Aggrediti quasi sette medici su dieci, soprattutto al Sud

Un medico e due infermieri mentre trasportano un malato su una barella.
Un medico e due infermieri mentre trasportano un malato su una barella. (Ansa)

ROMA. – Dal tentativo di strangolamento fino a stupri o vere e proprie spedizioni punitive, ma anche parolacce e insulti. Il 66% dei medici, ovvero quasi 7 su 10, dichiarano di aver subito un’aggressione da parte dei pazienti. Di questi, oltre il 66% è stato aggredito verbalmente, mentre quasi il 34% fisicamente. E’ una sorta di bollettino di guerra quello che emerge da un sondaggio condotto dal sindacato Anaao Assomed.

Le aree più a rischio sono la psichiatria e il pronto soccorso, ma soprattutto il rischio maggiore è nel Mezzogiorno: arriva infatti al 72% nel Sud e nelle Isole il numero di medici che denuncia aggressioni, e sale all’80% tra chi, di loro, lavora nei pronto soccorso. “Il quadro – commenta Costantino Troise, segretario dell’Anaao – è estremamente preoccupante”.

Tante le iniziative per cercare di arginare il fenomeno e, a scendere in campo, è anche la Federazione nazionale degli Ordini dei medici Chirurghi e degli Odontoiatri (Fnomceo), che ha avviato un Tavolo Permanente con i sindacati medici. Nello specifico, secondo l’indagine Anaao condotta da aprile a maggio 2018 su un campione di 1280 iscritti, il 34% delle aggressioni fisiche ha riguardato medici dei reparti di Psichiatria/SERT (il 34%) e il 20% i medici di Pronto soccorso/118, seguono medicina interna (7%), chirurgia generale (4%). Il 23% degli intervistati ha risposto di essere a conoscenza di casi di aggressione da cui è scaturita invalidità permanente o decesso.

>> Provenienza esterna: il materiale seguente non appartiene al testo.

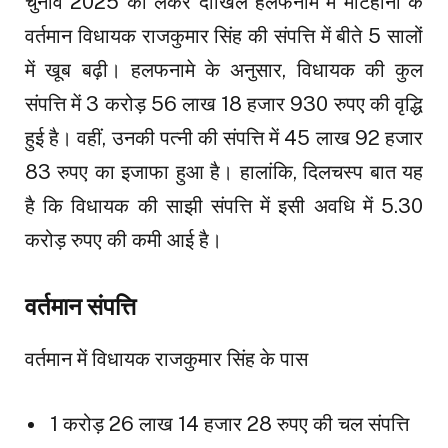
चुनाव 2025 को लेकर दाखिल हलफनामे में मटिहानी के
वर्तमान विधायक राजकुमार सिंह की संपत्ति में बीते 5 सालों
में खूब बढ़ी। हलफनामे के अनुसार, विधायक की कुल
संपत्ति में 3 करोड़ 56 लाख 18 हजार 930 रुपए की वृद्धि
हुई है। वहीं, उनकी पत्नी की संपत्ति में 45 लाख 92 हजार
83 रुपए का इजाफा हुआ है। हालांकि, दिलचस्प बात यह
है कि विधायक की साझी संपत्ति में इसी अवधि में 5.30
करोड़ रुपए की कमी आई है।
वर्तमान संपत्ति
वर्तमान में विधायक राजकुमार सिंह के पास
1 करोड़ 26 लाख 14 हजार 28 रुपए की चल संपत्ति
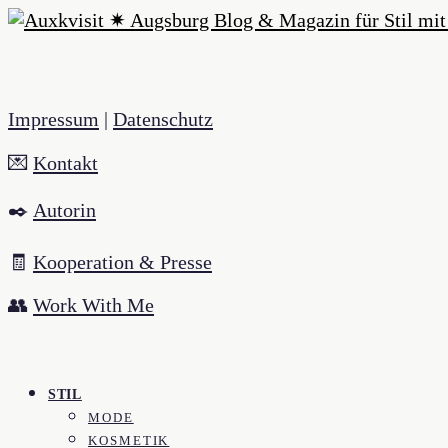
Impressum
|
Datenschutz
💌
Kontakt
✒️
Autorin
🧾
Kooperation & Presse
👥
Work With Me
STIL
MODE
KOSMETIK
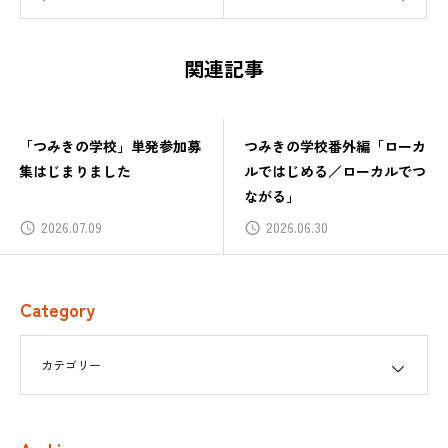
関連記事
「つみきの学校」単発参加募
つみきの学校番外編「ローカ
集はじまりました
ルではじめる／ローカルでつ
ながる」
2026.07.09
2026.06.30
Category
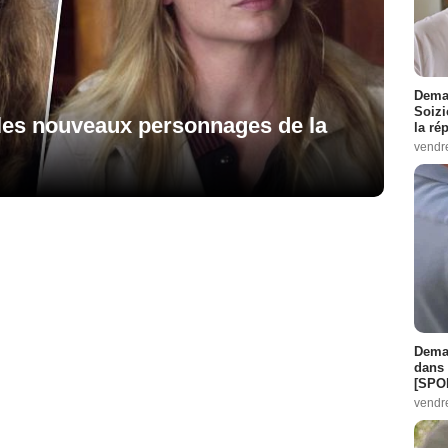
Demai
Soizi
t les nouveaux personnages de la
la ré
vendr
Demai
dans 
[SPO
vendr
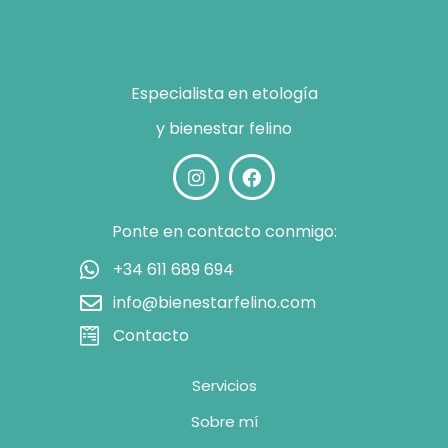
Especialista en etología
y bienestar felino
Ponte en contacto conmigo:
+34 611 689 694
info@bienestarfelino.com
Contacto
Servicios
Sobre mí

Smarrimento, rabbia e solitudine sono i sentimenti più diffusi in chi ne è vittima. Quanto alle cause, i medici le attribuiscono a fattori socio-culturali per il 37%, al definanziamento del Servizio Sanitario per il 23%, a carenze organizzative per il 20%.

Negli ultimi anni, commenta Troise, “abbiamo assistito a un escalation” e “la frustrazione dei pazienti aumenta laddove ci sono più carenze di personale e posti letto”. La politica ha le sue responsabilità, prosegue, ma “i Direttori Generali sono i primi che debbono farsi garanti della sicurezza dei loro dipendenti”. È necessaria, “maggiore consapevolezza del rischio da parte del management aziendale”.

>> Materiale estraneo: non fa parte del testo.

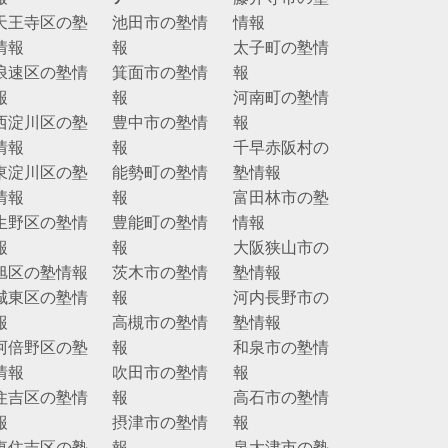
天王寺区の塾
池田市の塾情
情報
情報
報
太子町の塾情
浪速区の塾情
箕面市の塾情
報
報
報
河南町の塾情
西淀川区の塾
豊中市の塾情
報
情報
報
千早赤阪村の
東淀川区の塾
能勢町の塾情
塾情報
情報
報
富田林市の塾
生野区の塾情
豊能町の塾情
情報
報
報
大阪狭山市の
旭区の塾情報
茨木市の塾情
塾情報
城東区の塾情
報
河内長野市の
報
高槻市の塾情
塾情報
阿倍野区の塾
報
和泉市の塾情
情報
吹田市の塾情
報
住吉区の塾情
報
高石市の塾情
報
摂津市の塾情
報
東住吉区の塾
報
泉大津市の塾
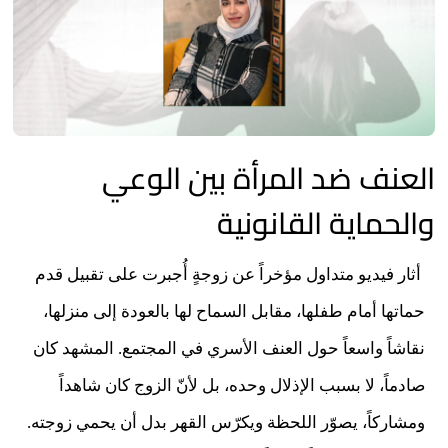
العنف ضد المرأة بين الوعي
والحماية القانونية
أثار فيديو متداول مؤخراً عن زوجةٍ أُجبرت على تقبيل قدم
حماتها أمام طفلها، مقابل السماح لها بالعودة إلى منزلها،
نقاشاً واسعاً حول العنف الأسري في المجتمع. المشهد كان
صادماً، لا بسبب الإذلال وحده، بل لأنّ الزوج كان شاهداً
ومشاركاً، يصوّر اللحظة ويكرّس القهر بدل أن يحمي زوجته.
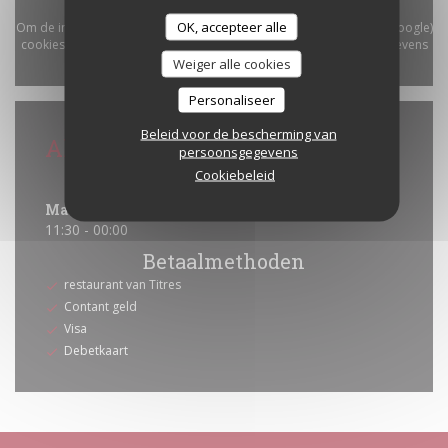
OK, accepteer alle
Om de interactieve Waze-kaart weer te geven, moet u Waze Map (Google)
cookies accepteren. Deze cookies kunnen navigatie- en locatiegegevens
Weiger alle cookies
verzamelen.
Toestaan
Personaliseer
Beleid voor de bescherming van
Algemene informatie
persoonsgegevens
Cookiebeleid
Openingstijden
Maa
-
Zon
11:30 - 00:00
Betaalmethoden
restaurant van Titres
Contant geld
Visa
Debetkaart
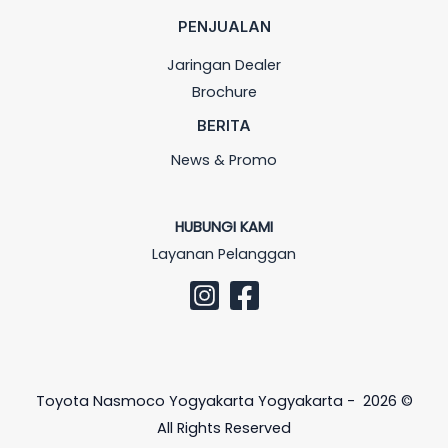
PENJUALAN
Jaringan Dealer
Brochure
BERITA
News & Promo
HUBUNGI KAMI
Layanan Pelanggan
Toyota Nasmoco Yogyakarta Yogyakarta - 2026 ©
All Rights Reserved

I medici, conclude, “non possono essere lasciati soli a combattere una guerra di cui sono vittime insieme ai pazienti”. Tra le iniziative messe in campo negli ultimi mesi dagli Ordini provinciali dei Medici c’è il sodalizio di Pordenone “Un alpino per amico”, che vede gli alpini scortare le guardie mediche, ma anche i corsi Ecm organizzati dall’Ordine di Udine, i fischietti dati in dotazione ai medici dell’ospedale di San Donà di Piave, nel Veneziano e i corsi di autodifesa organizzati dagli ordini dei medici di Pavia e di Lecco.

Quello che occorre, però, conclude il presidente della Fnomceo, Filippo Anelli, “è un cambiamento culturale. Per questo abbiamo avviato gli Stati generali della professione medica e odontoiatrica”. Tra le iniziative in cantiere, annuncia la Fnomceo, una raccolta di firme a sostegno di una proposta di legge volta a equiparare le aggressioni contro gli operatori sanitari a quelle contro un pubblico ufficiale, con conseguente aumento delle pene e possibilità di procedere d’ufficio.